Cryptide, A commencer par ces « bêtes » intrigantes…

Cryptide, l’exposition de Pia Rondé et Fabien Saleil, présentée en ce moment à la galerie Valeria Cetraro, semble donner aux deux artistes l’occasion de déployer plus avant la dimension conceptuelle de leur travail, convoquant toute une palette de sensations et de réflexions, des profondeurs de nos archaïsmes aux développements les plus complexes des théories contemporaines. Perceptible dès l’entrée, l’impression première d’étrangeté laisse place peu à peu à un cheminement mental, - touffu mais passionnant – où les différents éléments de la proposition artistique participent de la sensation d’entrer dans une autre dimension de la conscience, d’approcher l’essence d’un monde immanent, où tout serait parfaitement en place.

A commencer par ces « bêtes » intrigantes, les Chimères car ce sont elles qui captent l’attention d’emblée, tant elles sont étranges, voire menaçantes.
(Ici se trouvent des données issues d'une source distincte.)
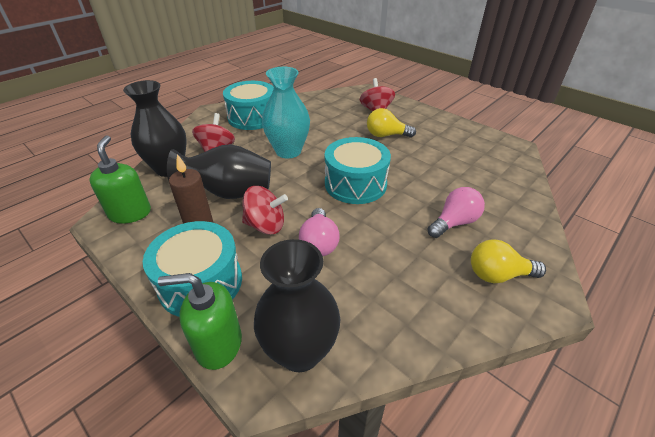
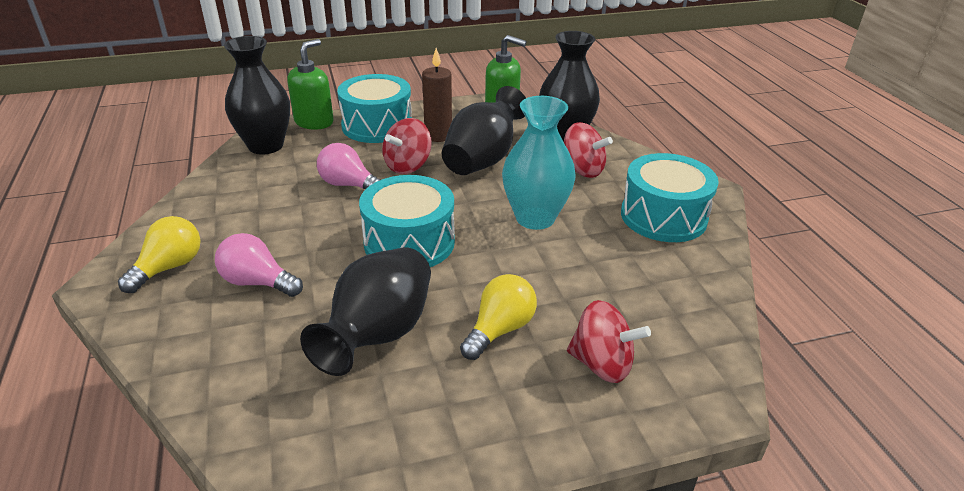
camera: 120 degrees right, 5 degrees down
(430, 163) = (378, 334): none -> black vase
(454, 222) = (258, 282): pink light bulb -> pink light bulb turned 120 degrees clockwise

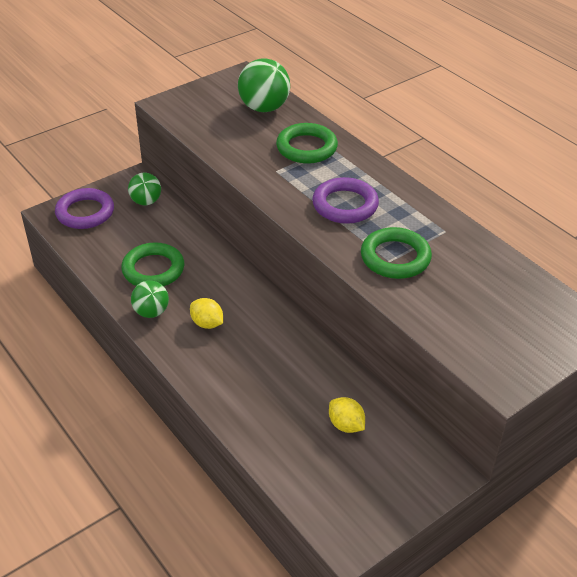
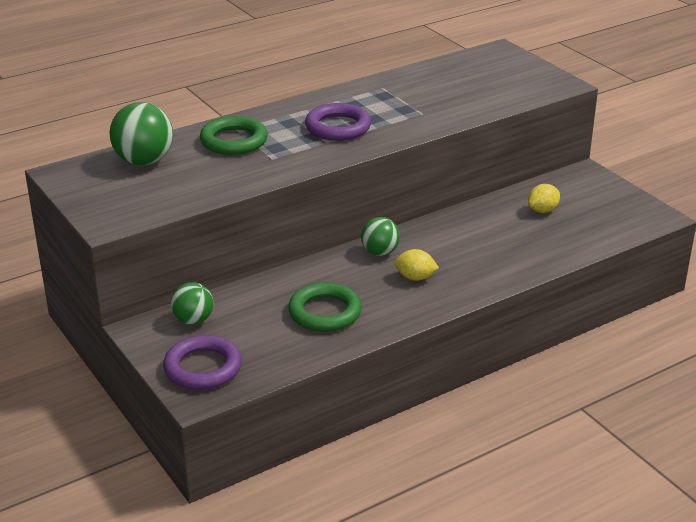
camera: 85 degrees left, 10 degrees down
(151, 312) = (395, 312): green ball -> green ball (380, 252)
(207, 323) = (415, 277): yellow lemon -> yellow lemon turned 60 degrees clockwise
(395, 257) = (418, 110): green ring -> none

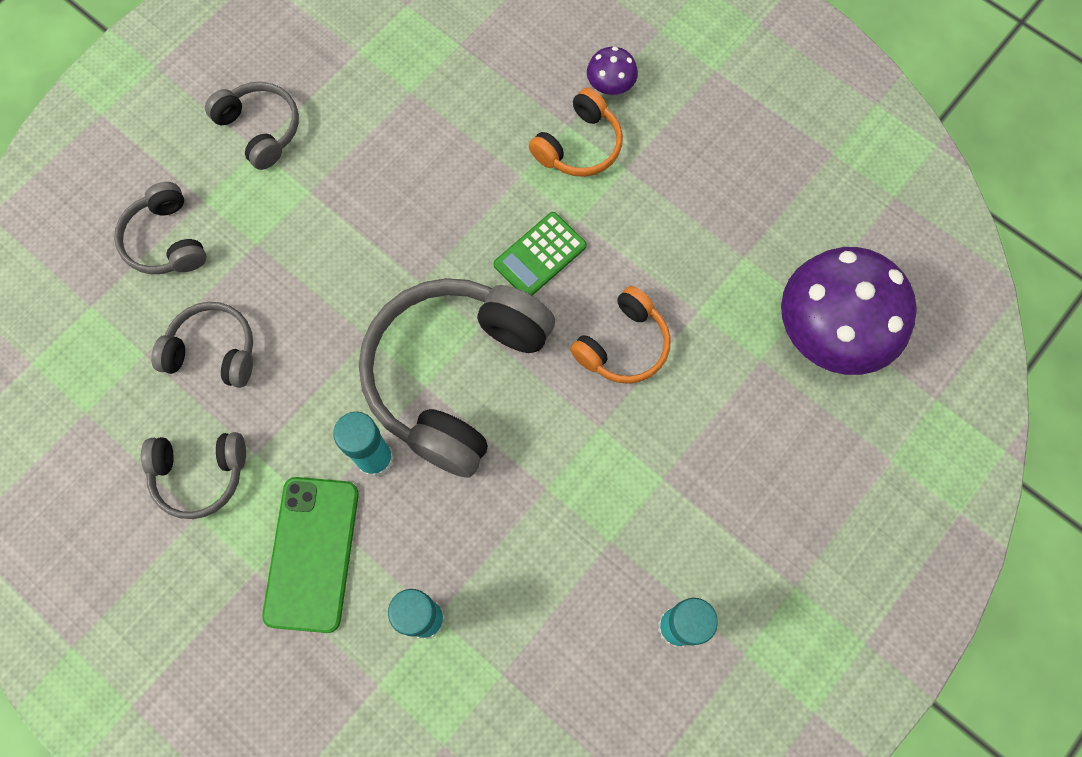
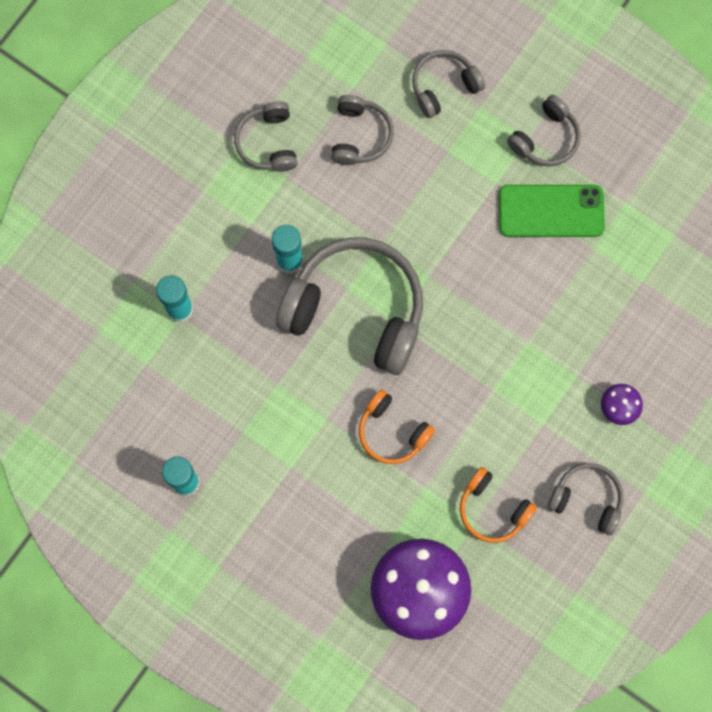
camera: 85 degrees right, 5 degrees up
(312, 553) = (218, 227): green phone -> green phone (551, 211)
(540, 255) = (460, 363): green calculator -> none
(579, 146) = (559, 386): orange headphones -> orange headphones (492, 509)
(720, 130) = (587, 499): none -> grey headphones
Créatures hybrides, soulevant l’imaginaire, relevant de l’animal, de l’anguille, de la gargouille, de la momie, avec leurs têtes aux formes de cadavre, elles prennent place dans la galerie, posées au sol, s’extrayant d’un mur, rejouant le scénario de l’intrusion cauchemardesque, que le verre dont elles sont faites rend plus glaçante encore. Inutile d’aller chercher du côté de la cryptozoologie, science des créatures dont l’existence n’est pas démontrée de manière irréfutable, pour connaître l’origine des cryptides de l’exposition ! Ici, elles sont nées d’une rencontre entre le verre et le crâne d’un animal mort, celui-ci fondant littéralement avec le procédé de la cire perdue ou servant de moulage avec celui du verre soufflé ou de la pâte de verre. Difficile cependant de reconnaître le chat, le chien ou une morue dans ces êtres bizarres capables de traverser les murs ou de se poser en vigie. Hors d’un temps réel, mythologique et viral …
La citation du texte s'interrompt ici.